Global central banks are facing pressure to raise interest rates in response to persistent inflation driven by supply shocks in the energy market. As tensions escalate in the US-Iran conflict, energy prices have surged, prompting fears that monetary policy adjustments are necessary, despite hopes that such measures were behind us. HSBC has issued a forecast that anticipates rate hikes, even in the event of a ceasefire, due to the lasting damage already inflicted on global supply chains and energy dynamics.
#What is the Current Oil Situation and Its Implications?
The Strait of Hormuz is a crucial shipping lane through which approximately 20 percent of the world's oil flows. Following the escalation of the US-Iran conflict on February 28, 2026, energy markets reacted strongly, leading to brent crude prices temporarily surging above $126 per barrel. Prices have remained consistently high, with levels above $100 per barrel being common since that time. HSBC had warned prior to these events that a prolonged conflict would exacerbate global inflation through increased expenses associated with energy, fertilizers, and metals.
#Who is Expected to Raise Rates and When?

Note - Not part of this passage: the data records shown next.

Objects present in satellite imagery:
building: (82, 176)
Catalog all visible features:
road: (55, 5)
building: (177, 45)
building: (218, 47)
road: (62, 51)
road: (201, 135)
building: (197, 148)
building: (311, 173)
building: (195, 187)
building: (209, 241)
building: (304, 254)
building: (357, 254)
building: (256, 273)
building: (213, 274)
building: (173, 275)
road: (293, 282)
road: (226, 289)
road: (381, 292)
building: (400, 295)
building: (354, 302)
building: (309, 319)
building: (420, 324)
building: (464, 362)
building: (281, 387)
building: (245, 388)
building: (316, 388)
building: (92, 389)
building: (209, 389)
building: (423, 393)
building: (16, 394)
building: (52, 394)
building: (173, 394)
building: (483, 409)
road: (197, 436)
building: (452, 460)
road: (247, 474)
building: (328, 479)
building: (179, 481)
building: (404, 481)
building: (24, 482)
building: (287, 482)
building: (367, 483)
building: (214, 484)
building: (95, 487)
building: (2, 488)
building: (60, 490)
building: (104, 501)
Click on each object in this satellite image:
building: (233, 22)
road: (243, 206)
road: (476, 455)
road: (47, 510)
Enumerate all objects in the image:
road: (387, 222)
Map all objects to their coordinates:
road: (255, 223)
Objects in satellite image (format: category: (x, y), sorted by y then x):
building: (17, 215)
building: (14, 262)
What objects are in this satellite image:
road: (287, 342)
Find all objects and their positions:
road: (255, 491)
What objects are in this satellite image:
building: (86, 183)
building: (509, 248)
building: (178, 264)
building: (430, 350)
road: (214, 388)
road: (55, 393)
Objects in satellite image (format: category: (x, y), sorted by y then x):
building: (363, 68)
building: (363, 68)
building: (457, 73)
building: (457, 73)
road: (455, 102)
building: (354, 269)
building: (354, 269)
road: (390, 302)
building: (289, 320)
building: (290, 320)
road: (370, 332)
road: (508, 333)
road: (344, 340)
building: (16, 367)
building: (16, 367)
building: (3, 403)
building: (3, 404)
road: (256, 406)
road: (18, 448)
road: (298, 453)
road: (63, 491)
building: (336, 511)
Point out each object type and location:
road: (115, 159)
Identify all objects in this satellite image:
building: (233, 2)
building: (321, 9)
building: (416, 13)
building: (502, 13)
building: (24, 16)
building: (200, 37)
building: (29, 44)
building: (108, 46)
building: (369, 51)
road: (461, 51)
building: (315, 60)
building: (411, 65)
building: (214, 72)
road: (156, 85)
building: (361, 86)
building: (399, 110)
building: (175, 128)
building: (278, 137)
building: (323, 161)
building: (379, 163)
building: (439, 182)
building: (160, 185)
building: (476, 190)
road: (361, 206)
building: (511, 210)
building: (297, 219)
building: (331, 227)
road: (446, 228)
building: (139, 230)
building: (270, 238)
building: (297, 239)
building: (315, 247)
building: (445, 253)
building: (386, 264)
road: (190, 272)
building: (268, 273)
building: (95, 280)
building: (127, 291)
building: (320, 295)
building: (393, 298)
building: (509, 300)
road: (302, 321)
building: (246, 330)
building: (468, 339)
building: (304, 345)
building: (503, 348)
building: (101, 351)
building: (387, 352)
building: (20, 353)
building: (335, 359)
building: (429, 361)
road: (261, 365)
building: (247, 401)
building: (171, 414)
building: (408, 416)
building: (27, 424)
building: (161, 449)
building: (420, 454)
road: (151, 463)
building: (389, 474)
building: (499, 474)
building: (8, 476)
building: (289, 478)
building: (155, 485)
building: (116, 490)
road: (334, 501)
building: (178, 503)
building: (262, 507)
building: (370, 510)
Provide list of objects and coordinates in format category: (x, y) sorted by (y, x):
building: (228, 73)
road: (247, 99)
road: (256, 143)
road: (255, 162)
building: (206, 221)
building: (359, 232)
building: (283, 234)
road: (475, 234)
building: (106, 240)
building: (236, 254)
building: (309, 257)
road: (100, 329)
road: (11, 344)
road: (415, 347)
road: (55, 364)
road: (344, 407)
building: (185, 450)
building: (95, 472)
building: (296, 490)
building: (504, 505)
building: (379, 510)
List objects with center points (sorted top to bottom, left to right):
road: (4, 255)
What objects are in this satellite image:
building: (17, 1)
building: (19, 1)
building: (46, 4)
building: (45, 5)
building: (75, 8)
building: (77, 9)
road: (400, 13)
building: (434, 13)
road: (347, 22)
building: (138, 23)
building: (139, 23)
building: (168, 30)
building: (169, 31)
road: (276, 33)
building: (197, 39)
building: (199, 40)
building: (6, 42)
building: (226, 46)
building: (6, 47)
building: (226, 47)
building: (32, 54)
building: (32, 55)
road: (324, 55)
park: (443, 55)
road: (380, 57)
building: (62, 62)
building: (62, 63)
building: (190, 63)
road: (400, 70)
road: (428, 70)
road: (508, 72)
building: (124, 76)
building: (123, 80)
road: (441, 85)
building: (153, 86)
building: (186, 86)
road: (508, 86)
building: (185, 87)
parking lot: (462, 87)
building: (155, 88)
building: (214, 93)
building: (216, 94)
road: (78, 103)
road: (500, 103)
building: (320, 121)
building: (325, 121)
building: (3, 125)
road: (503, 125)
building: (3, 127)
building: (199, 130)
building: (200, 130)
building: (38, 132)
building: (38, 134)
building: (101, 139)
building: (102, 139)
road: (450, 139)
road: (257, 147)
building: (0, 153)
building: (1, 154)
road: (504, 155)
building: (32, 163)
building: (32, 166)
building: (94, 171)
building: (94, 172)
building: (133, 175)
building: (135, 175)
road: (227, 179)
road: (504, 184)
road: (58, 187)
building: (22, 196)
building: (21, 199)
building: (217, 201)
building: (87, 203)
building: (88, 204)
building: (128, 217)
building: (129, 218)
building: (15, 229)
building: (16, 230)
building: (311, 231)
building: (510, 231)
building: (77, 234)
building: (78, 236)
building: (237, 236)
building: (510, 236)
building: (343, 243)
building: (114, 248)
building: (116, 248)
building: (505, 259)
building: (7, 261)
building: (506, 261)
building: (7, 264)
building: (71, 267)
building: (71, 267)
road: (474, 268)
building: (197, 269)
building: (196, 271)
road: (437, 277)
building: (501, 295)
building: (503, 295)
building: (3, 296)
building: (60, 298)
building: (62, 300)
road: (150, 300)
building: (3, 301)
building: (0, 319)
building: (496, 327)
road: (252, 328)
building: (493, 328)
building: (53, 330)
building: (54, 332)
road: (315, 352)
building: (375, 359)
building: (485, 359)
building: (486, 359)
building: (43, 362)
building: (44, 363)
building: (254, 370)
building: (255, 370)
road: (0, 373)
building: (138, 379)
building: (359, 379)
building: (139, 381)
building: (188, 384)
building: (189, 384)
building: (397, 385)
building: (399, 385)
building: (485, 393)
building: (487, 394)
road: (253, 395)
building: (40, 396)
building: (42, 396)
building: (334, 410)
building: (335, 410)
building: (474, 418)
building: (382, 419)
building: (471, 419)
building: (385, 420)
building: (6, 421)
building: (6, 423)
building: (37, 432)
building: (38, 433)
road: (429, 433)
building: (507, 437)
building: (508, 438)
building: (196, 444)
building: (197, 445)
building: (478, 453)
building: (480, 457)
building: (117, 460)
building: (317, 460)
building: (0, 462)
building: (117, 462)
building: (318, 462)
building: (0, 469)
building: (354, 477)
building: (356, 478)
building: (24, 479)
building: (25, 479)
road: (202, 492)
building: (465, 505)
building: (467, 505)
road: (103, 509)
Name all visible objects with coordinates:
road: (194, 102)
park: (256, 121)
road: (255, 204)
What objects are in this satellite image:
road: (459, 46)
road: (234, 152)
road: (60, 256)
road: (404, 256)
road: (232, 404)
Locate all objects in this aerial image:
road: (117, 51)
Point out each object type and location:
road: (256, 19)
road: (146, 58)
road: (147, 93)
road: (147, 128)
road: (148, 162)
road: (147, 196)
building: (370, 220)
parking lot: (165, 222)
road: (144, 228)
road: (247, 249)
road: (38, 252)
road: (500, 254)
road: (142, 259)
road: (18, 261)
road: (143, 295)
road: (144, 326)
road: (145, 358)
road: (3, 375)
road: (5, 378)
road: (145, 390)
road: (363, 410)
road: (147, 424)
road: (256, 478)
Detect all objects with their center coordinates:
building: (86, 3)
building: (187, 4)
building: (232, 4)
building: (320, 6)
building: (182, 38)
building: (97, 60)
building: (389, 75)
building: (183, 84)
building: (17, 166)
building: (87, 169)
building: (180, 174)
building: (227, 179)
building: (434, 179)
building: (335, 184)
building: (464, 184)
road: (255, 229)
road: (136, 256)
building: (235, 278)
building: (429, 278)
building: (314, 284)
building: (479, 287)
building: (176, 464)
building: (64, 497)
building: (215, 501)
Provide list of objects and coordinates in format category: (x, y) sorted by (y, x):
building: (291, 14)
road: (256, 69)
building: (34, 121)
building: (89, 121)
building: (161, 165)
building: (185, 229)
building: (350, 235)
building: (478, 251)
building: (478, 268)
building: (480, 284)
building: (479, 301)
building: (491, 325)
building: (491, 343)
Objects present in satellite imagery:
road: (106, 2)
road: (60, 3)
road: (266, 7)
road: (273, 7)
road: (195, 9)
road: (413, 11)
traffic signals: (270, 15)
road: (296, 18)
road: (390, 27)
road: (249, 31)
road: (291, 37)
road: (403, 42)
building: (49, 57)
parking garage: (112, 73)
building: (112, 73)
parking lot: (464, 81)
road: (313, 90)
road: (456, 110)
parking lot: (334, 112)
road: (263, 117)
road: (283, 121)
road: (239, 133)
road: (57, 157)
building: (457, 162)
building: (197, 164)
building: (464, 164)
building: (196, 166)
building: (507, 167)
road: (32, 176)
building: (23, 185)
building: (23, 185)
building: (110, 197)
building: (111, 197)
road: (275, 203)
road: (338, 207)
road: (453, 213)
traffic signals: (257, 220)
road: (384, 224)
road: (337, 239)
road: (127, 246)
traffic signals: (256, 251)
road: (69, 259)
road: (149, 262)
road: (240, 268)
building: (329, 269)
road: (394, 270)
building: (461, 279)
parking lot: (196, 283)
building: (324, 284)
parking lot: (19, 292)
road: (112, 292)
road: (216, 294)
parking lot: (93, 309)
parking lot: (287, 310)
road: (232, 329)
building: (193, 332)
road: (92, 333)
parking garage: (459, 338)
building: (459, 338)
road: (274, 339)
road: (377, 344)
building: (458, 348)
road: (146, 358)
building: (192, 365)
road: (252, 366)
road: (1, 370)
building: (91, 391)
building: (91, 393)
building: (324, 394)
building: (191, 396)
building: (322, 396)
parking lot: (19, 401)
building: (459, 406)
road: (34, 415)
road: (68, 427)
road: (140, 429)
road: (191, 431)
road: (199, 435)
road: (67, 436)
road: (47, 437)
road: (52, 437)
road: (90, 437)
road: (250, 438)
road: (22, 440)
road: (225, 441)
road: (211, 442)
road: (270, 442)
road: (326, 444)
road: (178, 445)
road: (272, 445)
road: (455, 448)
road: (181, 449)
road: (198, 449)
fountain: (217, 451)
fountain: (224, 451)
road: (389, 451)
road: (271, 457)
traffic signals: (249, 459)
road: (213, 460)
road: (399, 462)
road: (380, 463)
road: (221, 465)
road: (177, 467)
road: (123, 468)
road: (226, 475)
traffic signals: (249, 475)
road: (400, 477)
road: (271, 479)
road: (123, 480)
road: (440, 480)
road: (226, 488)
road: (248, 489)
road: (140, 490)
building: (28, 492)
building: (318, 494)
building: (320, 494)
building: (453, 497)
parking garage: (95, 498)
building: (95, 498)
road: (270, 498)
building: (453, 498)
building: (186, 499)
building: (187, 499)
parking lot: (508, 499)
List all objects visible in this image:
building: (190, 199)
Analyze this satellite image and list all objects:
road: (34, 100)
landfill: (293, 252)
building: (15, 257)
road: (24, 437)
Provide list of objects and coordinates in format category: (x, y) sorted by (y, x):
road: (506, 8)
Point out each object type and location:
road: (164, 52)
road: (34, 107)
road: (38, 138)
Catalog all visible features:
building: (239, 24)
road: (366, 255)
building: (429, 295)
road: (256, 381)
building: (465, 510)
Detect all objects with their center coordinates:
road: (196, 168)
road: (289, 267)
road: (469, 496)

HSBC indicates that the European Central Bank and the Bank of England are likely to initiate rate hikes during the June to July 2026 timeframe. Meanwhile, the Federal Reserve is currently maintaining its rates in the 3.5% to 3.75% range. Notably, the Fed has revised its inflation projections for the year upward, altering the expected rate from 2.4% to 2.7%. This shift signals emerging concerns about stagflation-like conditions linked to the ongoing energy crisis.
Additionally, outside the developed nations, HSBC predicts that countries such as the Philippines, India, and Indonesia will also implement rate increases during the latter half of 2026.